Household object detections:
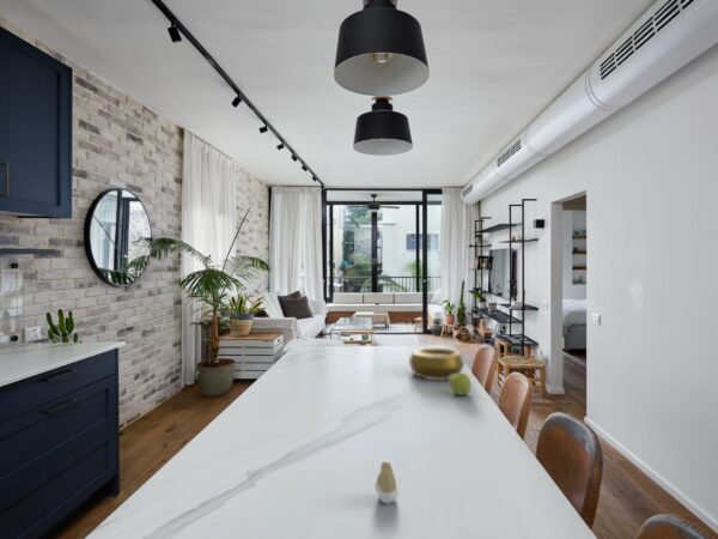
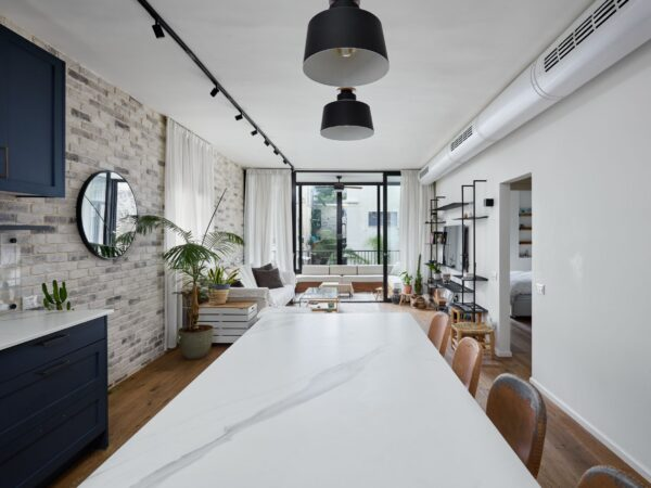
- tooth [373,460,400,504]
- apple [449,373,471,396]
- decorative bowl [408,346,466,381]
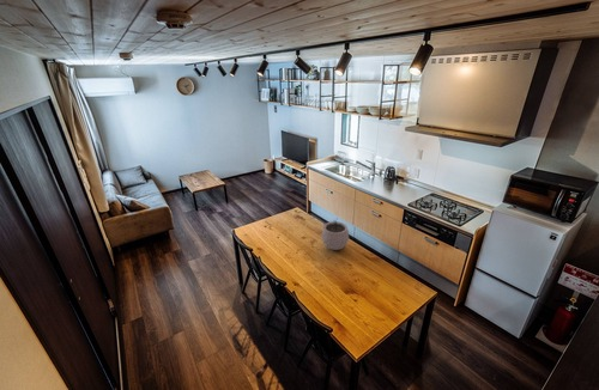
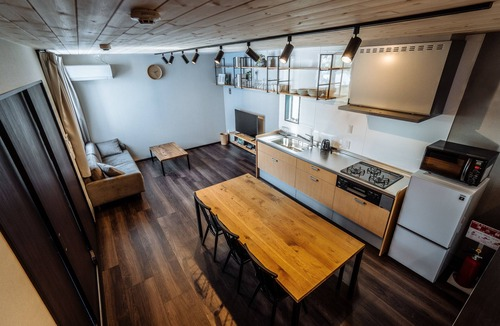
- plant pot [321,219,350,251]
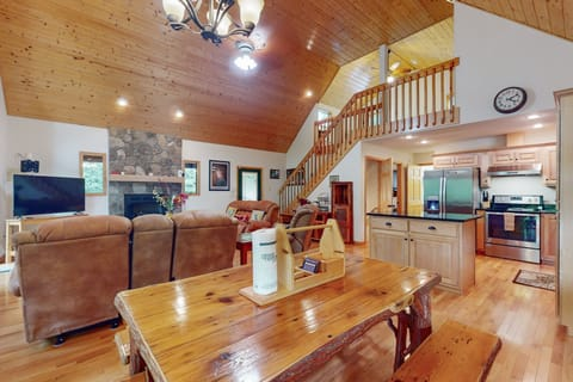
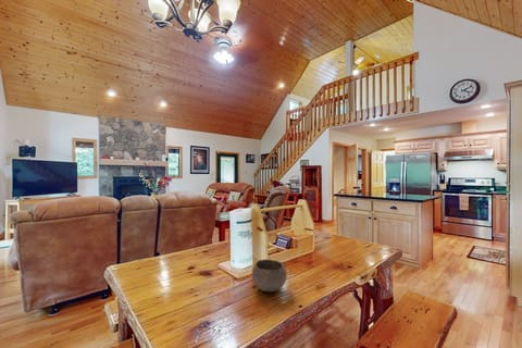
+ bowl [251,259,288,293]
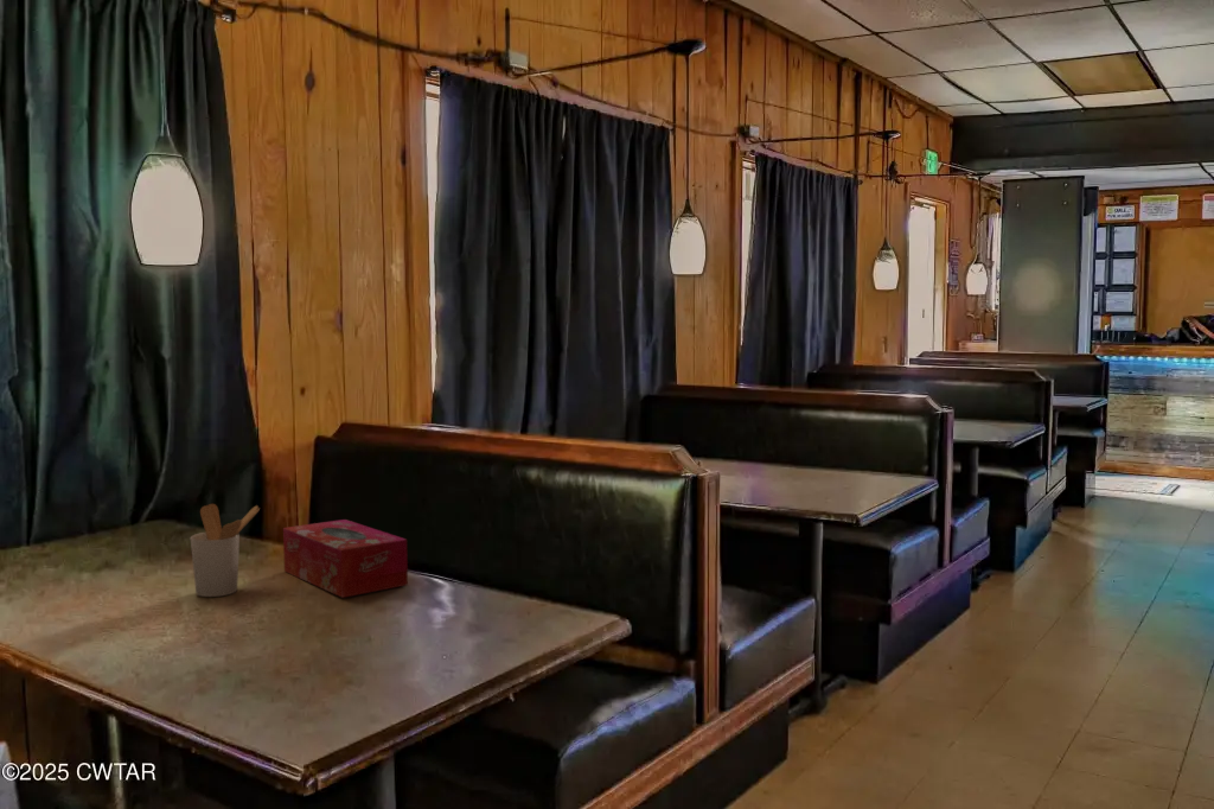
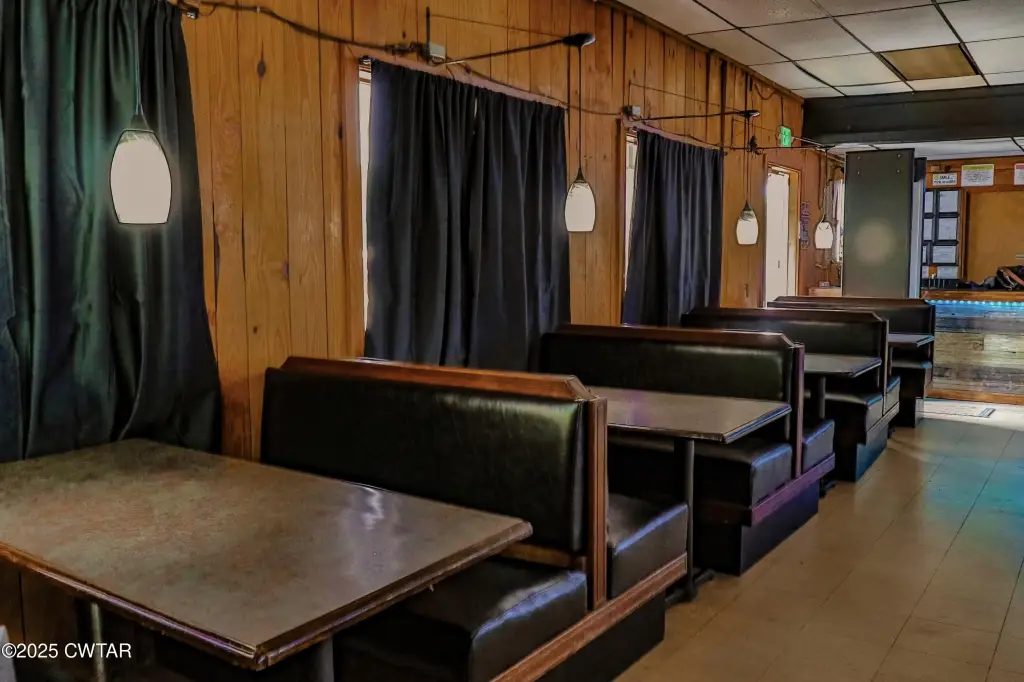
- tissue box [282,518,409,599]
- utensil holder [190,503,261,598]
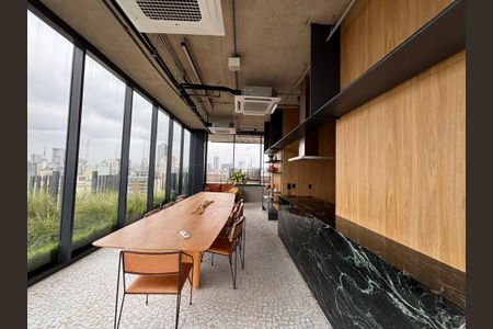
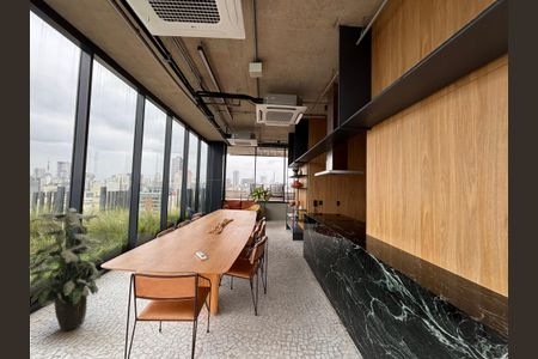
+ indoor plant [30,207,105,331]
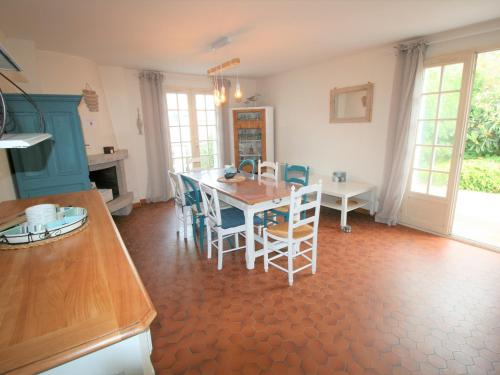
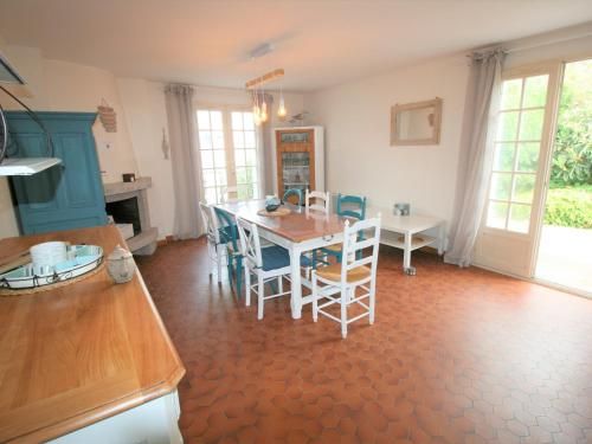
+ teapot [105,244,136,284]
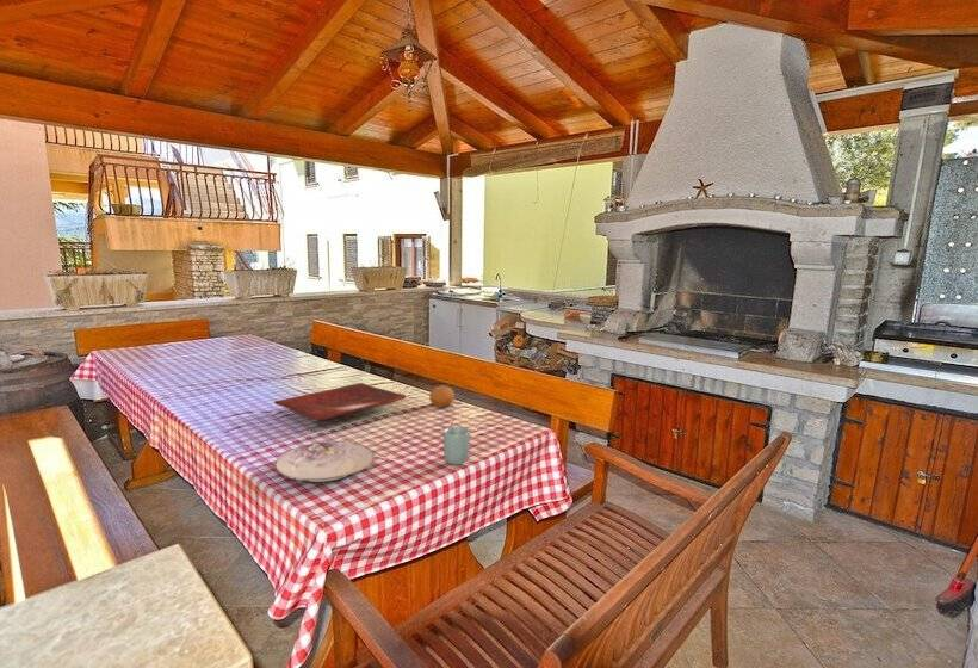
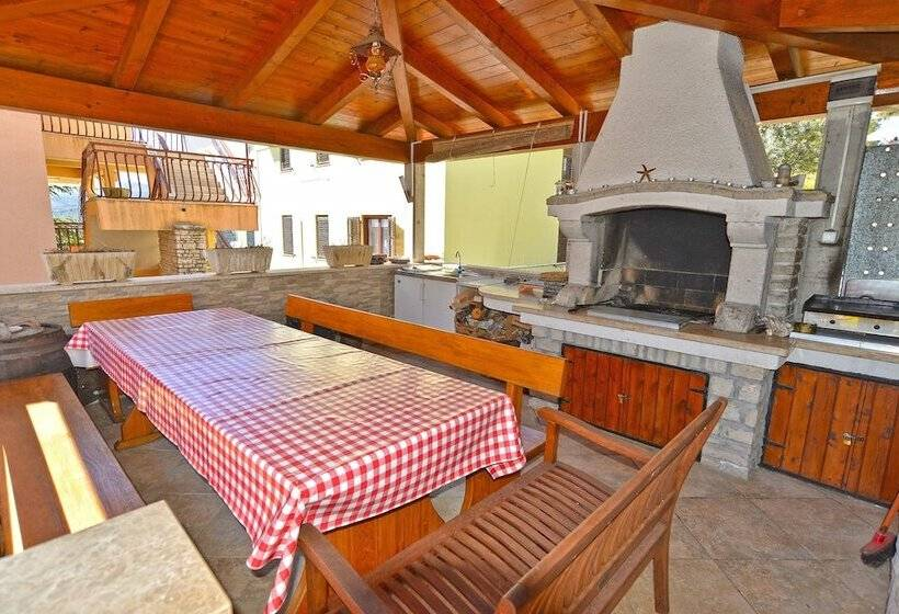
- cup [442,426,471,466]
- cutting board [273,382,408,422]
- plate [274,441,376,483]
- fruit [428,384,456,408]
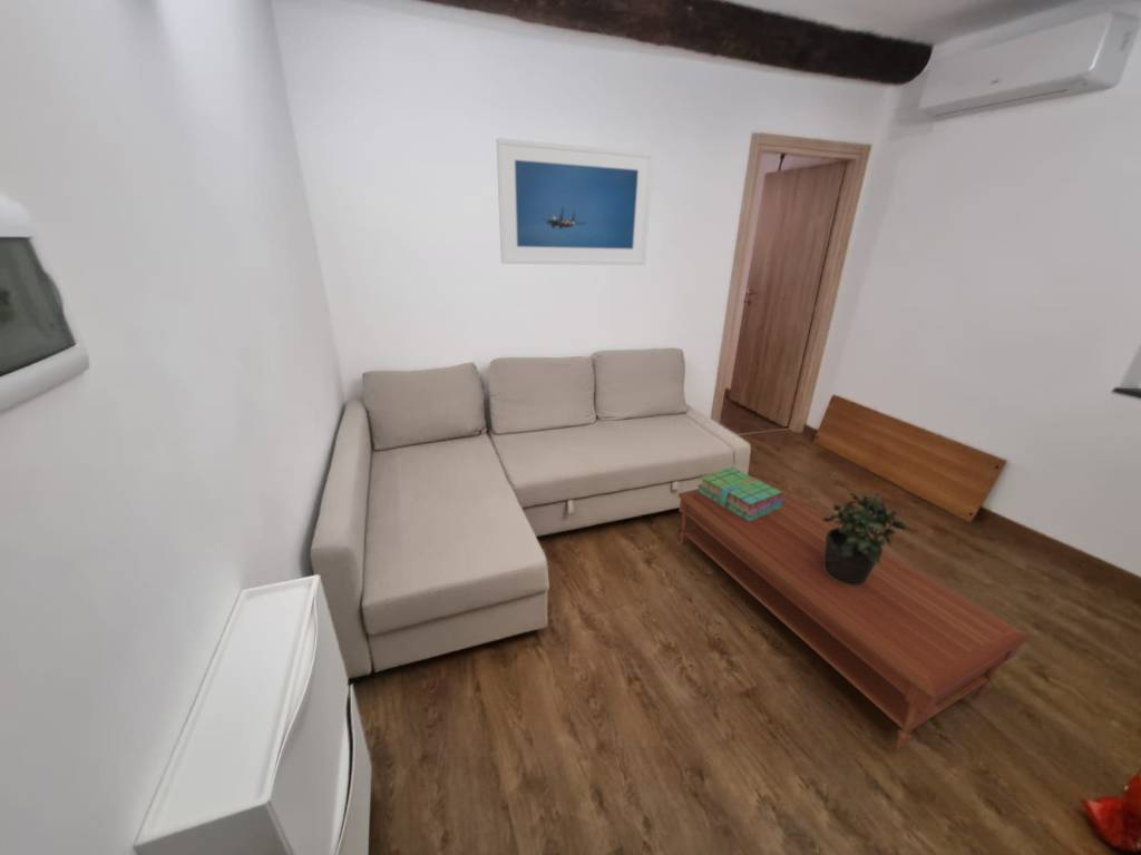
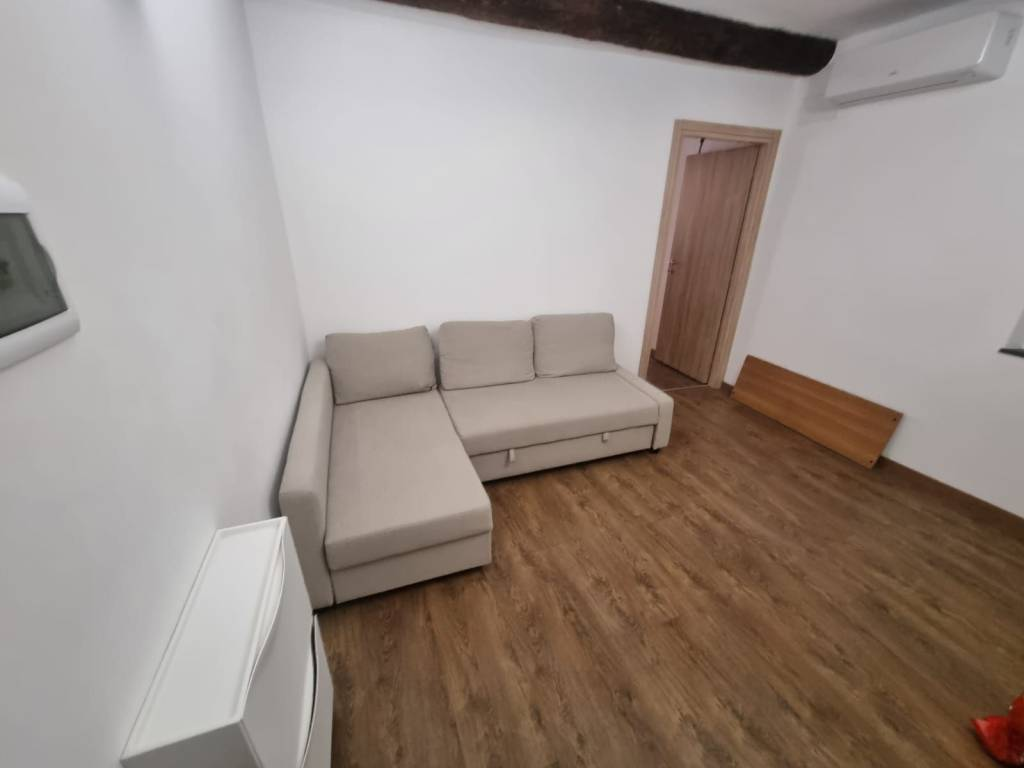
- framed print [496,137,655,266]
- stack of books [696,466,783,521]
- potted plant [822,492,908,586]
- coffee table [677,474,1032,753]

> [How to complete this task]
Repeat word for word, and nothing more, the lines between the line containing "- fruit [428,384,456,408]" and the last line of the records above, inclusive, without pictures.

> [Task result]
- fruit [428,384,456,408]
- framed print [496,137,655,266]
- stack of books [696,466,783,521]
- potted plant [822,492,908,586]
- coffee table [677,474,1032,753]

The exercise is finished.